# Movie Review - The Aristocrats



## mlefev (Apr 19, 2005)

Well I don't know how many of you have heard of this documentary film. If not, don't look it up, it's not worth your time. My friend's boyfriend talked us into going to watch this piece of work. Well, the joke that it's centered around is a vaudville classic that is so perverse and rank that it's somehow made its way into the history of stand-up comedy.
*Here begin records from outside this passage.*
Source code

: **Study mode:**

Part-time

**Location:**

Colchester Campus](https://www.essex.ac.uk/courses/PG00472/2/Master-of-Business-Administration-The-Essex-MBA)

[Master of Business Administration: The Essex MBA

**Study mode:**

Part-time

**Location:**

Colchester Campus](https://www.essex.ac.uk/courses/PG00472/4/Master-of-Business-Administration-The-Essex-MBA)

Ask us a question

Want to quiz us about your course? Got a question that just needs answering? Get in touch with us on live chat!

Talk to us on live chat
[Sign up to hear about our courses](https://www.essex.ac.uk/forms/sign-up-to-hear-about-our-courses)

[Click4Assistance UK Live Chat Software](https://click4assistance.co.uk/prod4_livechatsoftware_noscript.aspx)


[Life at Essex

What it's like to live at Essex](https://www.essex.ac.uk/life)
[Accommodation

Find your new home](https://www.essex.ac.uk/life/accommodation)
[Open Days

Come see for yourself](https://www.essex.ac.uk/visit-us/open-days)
So this film...its 90 minutes of the joke being told, re-told, and told again with tiny bits of history added in. After the 100th time you hear the "joke" retold, you know what? NO ONE CARES!!! If you were thinking about going to see it, just go to the dentist and have your teeth drilled, you'll have more fun.


----------



## fish_doc (Jan 31, 2005)

At first I was thinking you meant the disney aristocats movie. I was thinking, Gosh thats been out for years. LOL


----------



## mlefev (Apr 19, 2005)

Lol no, I actually liked that movie


----------



## blor (Jul 7, 2005)

This is one that I'm waiting to rent.


----------



## mlefev (Apr 19, 2005)

Good plan. If my friend's boyfriend didn't pay, there was no way i would have gone.


----------



## mlefev (Apr 19, 2005)

Lol BabyBaby the AristoCATS was adorable. The AristoCRATS wasn't worth the film it was produced on.


----------